Exercise :: Reproduce word for word, from the entries below, the line with "Comments are saved", the line with "IS 'Returns the start date of the period';", and every line between them, and nothing more.

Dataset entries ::
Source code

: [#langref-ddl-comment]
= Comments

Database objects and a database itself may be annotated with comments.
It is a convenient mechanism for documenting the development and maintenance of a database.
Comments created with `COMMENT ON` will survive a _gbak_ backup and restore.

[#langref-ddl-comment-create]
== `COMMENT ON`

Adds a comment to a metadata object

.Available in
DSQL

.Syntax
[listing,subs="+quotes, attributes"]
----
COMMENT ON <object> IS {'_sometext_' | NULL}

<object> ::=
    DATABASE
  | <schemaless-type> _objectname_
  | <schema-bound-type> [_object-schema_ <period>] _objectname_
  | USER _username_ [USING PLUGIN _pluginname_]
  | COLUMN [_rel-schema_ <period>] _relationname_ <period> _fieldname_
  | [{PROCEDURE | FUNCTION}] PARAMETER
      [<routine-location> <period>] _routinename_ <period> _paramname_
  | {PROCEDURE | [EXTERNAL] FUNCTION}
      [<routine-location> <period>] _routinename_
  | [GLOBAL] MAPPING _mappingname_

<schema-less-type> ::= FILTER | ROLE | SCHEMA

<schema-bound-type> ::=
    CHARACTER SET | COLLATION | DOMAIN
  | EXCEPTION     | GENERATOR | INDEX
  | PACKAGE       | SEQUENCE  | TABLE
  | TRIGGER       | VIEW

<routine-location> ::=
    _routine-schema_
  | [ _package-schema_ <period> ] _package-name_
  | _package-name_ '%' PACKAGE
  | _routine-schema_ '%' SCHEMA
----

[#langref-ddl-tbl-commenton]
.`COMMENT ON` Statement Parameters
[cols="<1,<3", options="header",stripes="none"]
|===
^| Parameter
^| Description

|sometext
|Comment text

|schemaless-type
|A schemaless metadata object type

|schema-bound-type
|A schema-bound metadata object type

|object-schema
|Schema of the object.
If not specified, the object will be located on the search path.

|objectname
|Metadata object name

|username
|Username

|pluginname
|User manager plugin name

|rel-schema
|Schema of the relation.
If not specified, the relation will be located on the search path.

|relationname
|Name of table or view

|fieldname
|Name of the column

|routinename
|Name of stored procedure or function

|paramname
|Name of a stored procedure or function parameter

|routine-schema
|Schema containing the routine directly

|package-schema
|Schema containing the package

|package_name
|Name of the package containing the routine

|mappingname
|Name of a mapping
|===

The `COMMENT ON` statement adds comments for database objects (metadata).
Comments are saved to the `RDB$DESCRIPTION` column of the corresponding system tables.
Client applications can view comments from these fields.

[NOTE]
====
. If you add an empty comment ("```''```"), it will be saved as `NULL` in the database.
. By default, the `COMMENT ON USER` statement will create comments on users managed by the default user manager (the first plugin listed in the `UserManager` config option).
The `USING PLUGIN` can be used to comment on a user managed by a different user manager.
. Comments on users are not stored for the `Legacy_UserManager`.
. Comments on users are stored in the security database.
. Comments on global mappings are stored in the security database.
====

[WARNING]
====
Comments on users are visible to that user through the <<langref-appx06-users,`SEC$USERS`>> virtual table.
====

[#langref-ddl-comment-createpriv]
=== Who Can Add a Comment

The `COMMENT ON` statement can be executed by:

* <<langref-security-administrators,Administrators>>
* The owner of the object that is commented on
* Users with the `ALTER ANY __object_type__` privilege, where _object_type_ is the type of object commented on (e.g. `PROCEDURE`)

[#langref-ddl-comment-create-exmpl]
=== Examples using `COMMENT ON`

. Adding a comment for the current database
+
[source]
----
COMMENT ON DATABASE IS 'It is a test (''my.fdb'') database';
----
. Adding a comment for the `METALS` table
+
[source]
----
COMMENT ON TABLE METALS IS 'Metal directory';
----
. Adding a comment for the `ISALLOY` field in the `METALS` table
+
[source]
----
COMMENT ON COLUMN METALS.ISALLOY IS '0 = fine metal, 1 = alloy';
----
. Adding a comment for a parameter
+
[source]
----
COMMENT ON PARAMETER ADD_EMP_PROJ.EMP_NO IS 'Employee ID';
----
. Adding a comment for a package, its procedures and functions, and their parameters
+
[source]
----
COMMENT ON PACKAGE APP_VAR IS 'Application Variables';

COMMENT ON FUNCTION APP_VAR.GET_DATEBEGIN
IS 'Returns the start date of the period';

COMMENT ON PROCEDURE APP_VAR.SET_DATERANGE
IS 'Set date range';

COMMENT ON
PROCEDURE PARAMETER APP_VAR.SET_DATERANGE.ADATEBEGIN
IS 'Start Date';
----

Task response ::
Comments are saved to the `RDB$DESCRIPTION` column of the corresponding system tables.
Client applications can view comments from these fields.

[NOTE]
====
. If you add an empty comment ("```''```"), it will be saved as `NULL` in the database.
. By default, the `COMMENT ON USER` statement will create comments on users managed by the default user manager (the first plugin listed in the `UserManager` config option).
The `USING PLUGIN` can be used to comment on a user managed by a different user manager.
. Comments on users are not stored for the `Legacy_UserManager`.
. Comments on users are stored in the security database.
. Comments on global mappings are stored in the security database.
====

[WARNING]
====
Comments on users are visible to that user through the <<langref-appx06-users,`SEC$USERS`>> virtual table.
====

[#langref-ddl-comment-createpriv]
=== Who Can Add a Comment

The `COMMENT ON` statement can be executed by:

* <<langref-security-administrators,Administrators>>
* The owner of the object that is commented on
* Users with the `ALTER ANY __object_type__` privilege, where _object_type_ is the type of object commented on (e.g. `PROCEDURE`)

[#langref-ddl-comment-create-exmpl]
=== Examples using `COMMENT ON`

. Adding a comment for the current database
+
[source]
----
COMMENT ON DATABASE IS 'It is a test (''my.fdb'') database';
----
. Adding a comment for the `METALS` table
+
[source]
----
COMMENT ON TABLE METALS IS 'Metal directory';
----
. Adding a comment for the `ISALLOY` field in the `METALS` table
+
[source]
----
COMMENT ON COLUMN METALS.ISALLOY IS '0 = fine metal, 1 = alloy';
----
. Adding a comment for a parameter
+
[source]
----
COMMENT ON PARAMETER ADD_EMP_PROJ.EMP_NO IS 'Employee ID';
----
. Adding a comment for a package, its procedures and functions, and their parameters
+
[source]
----
COMMENT ON PACKAGE APP_VAR IS 'Application Variables';

COMMENT ON FUNCTION APP_VAR.GET_DATEBEGIN
IS 'Returns the start date of the period';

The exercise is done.